Several stories underneath the treatment plant’s surface, a river of locally sourced sewage flows through a grate designed to catch nondegradable debris. A large “rake” pulls the debris up to ground level, where it deposits the captured material on a platform for landfill disposal.

Zainool Ali, the plant’s superintendent, said the recent building boom in North Brooklyn has led to an uptick in construction materials. He laughed while recalling a long wooden beam that had recently been caught in the grate; a twisted piece of metal, possibly once part of a guardrail, lay on the floor nearby.

While potentially amusing, these foreign items can cause serious damage to the plant’s infrastructure. Autumn can be a particularly trying time: the Newtown Creek plant filters enough leaves to fill a 30-yard Dumpster every 30 minutes, Mr. Ali said.

So how did these materials end up in the sewage system?

In some areas, including wide swaths of southern Brooklyn and eastern Queens, street-level runoff is piped directly into local waters.

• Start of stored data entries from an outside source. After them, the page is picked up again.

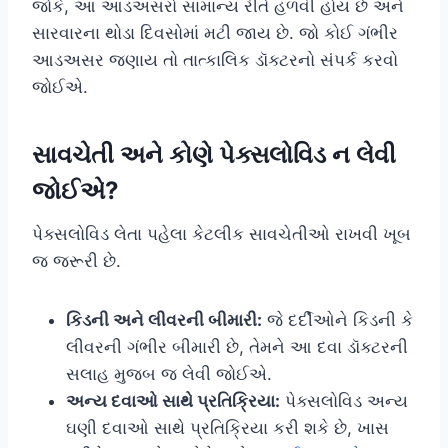
જોકે, આ આડઅસરો સામાન્ય રીતે હળવી હોય છે અને
સારવારના થોડા દિવસોમાં મટી જાય છે. જો કોઈ ગંભીર
આડઅસર જણાય તો તાત્કાલિક ડૉક્ટરનો સંપર્ક કરવો
જોઈએ.
સાવચેતી અને કોણે પેક્સલોવિડ ન લેવી
જોઈએ?
પેક્સલોવિડ લેતા પહેલા કેટલીક સાવચેતીઓ રાખવી ખૂબ
જ જરૂરી છે.
કિડની અને લીવરની બીમારી:
જે દર્દીઓને કિડની કે
લીવરની ગંભીર બીમારી છે, તેમને આ દવા ડૉક્ટરની
સલાહ મુજબ જ લેવી જોઈએ.
અન્ય દવાઓ સાથે પ્રતિક્રિયા:
પેક્સલોવિડ અન્ય
ઘણી દવાઓ સાથે પ્રતિક્રિયા કરી શકે છે, ખાસ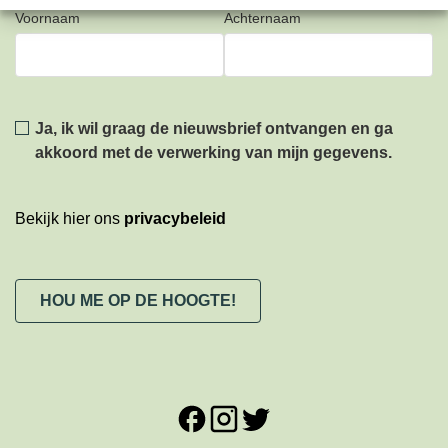
Voornaam
Achternaam
Privacy
*
Ja, ik wil graag de nieuwsbrief ontvangen en ga
akkoord met de verwerking van mijn gegevens.
Bekijk hier ons
privacybeleid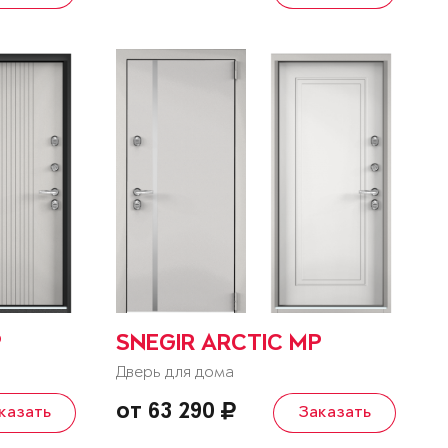
P
SNEGIR ARCTIC MP
Дверь для дома
от 63 290
казать
Заказать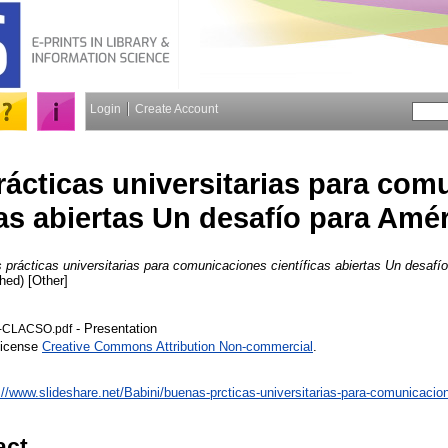
Login
Create Account
ácticas universitarias para com
cas abiertas Un desafío para Amér
prácticas universitarias para comunicaciones científicas abiertas Un desafí
ed) [Other]
- Presentation
i-CLACSO.pdf
License
Creative Commons Attribution Non-commercial
.
://www.slideshare.net/Babini/buenas-prcticas-universitarias-para-comunicacion
act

The majority of the city, however — including the areas served by the Newtown Creek plant — uses a “combined” sewer system, which mixes this runoff with household waste.

One advantage of the combined system is that it captures pollutants like gasoline and motor oil — not to mention wooden beams and metal rails — that manage to find their way into runoff drains.

The downside is that too much rain or melting snow can cause the combined system to exceed capacity. When that happens, the system has no choice but to release untreated sewage directly into nearby waterways, an event called an “overflow.”

The city has sought to mitigate this problem in recent years by increasing the combined system’s capacity. The system still averages around one overflow per week, releasing just under 20 billion gallons of raw sewage – most of it excess stormwater – directly into surrounding waterways each year. The system now retains more than 80 percent of the sewage that enters it on rainy days, up from 30 percent in 1980.

While the design explains most of the weird, larger stuff that ends up against the grate, from time to time the Newtown Creek plant will receive an item that baffles even the most experienced veteran. The most recent example: a child’s bicycle, fully intact.

“We have no idea how it got in,” Mr. Ali said.